“Who do you need who do you love” is best known as the central repeated question from the chorus of Duran Duran’s song “Come Undone.” It’s used as an emotional hook about who truly matters to you when everything in your life feels like it’s falling apart—when you “come undone.”

What the phrase is asking

At its core, the line pushes two separate but connected ideas:

  • Who do you need?
    This is about dependence and support: who you rely on when you’re vulnerable, scared, or overwhelmed.
  • Who do you love?
    This is about deeper emotional attachment: who you actually feel love for, which is not always the same as the people you lean on.

Commentary on the song often points out that needing and loving someone can be different: you can love someone who isn’t good for you, or need someone you don’t truly love.

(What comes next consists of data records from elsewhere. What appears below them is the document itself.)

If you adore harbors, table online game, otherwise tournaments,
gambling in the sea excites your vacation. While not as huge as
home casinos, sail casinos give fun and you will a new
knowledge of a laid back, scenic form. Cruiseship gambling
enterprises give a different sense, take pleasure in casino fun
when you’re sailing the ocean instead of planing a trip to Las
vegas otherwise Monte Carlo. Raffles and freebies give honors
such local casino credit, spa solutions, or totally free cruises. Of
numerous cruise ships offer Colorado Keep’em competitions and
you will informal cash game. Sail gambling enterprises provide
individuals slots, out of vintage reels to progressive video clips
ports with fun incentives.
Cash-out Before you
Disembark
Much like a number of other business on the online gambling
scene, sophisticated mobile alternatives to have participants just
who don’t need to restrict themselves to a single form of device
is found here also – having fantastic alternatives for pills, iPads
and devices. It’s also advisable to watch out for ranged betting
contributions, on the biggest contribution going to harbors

That tension is part of what makes the line feel unresolved and haunting.

The “come undone” context

In “Come Undone,” the repeated question appears as the singer describes emotional collapse and fragility, with phrases like “falling apart at the seams” and “taking my heart to pieces.” Critics and breakdowns describe “come undone” as:

  • Losing control or breaking down emotionally
  • Feeling like your life or identity is unraveling
  • Reaching a point where your usual defenses no longer hold

In that state, the chorus asks: when you are no longer holding it together, who is actually there for you—and who do you truly care about?

How people interpret it

Song analyses and fan discussions tend to read the line in a few ways:

  • As a question about your true support system : when the façade drops, which people stay, and which disappear.
  • As a question about self-knowledge : coming undone can force you to admit who you really love and need, even if you were hiding it from yourself.
  • As part of a love story under stress : one reading is that the song is about a relationship tested by fear, change, or outside pressure, and the question quietly asks whether this person is your real anchor.

Some commentary notes that the song doesn’t give an answer, only the repeated questioning, which reinforces a feeling of uncertainty and emotional chaos.

Usage beyond the song

Because the line is memorable, people reuse “who do you need, who do you love” in:

  • Social posts or captions reflecting on relationships or breakups
  • Discussions about mental health and support, as a way of asking who someone can genuinely turn to
  • Titles or prompts in blogs and forums about love, attachment, and identity

Wherever it appears, it usually keeps that same emotional weight: the question of who remains when everything else falls away.

TL;DR:
“Who do you need who do you love” comes from Duran Duran’s “Come Undone,” and it’s a pointed, open-ended question about who you truly rely on and care for when your life feels like it’s unraveling.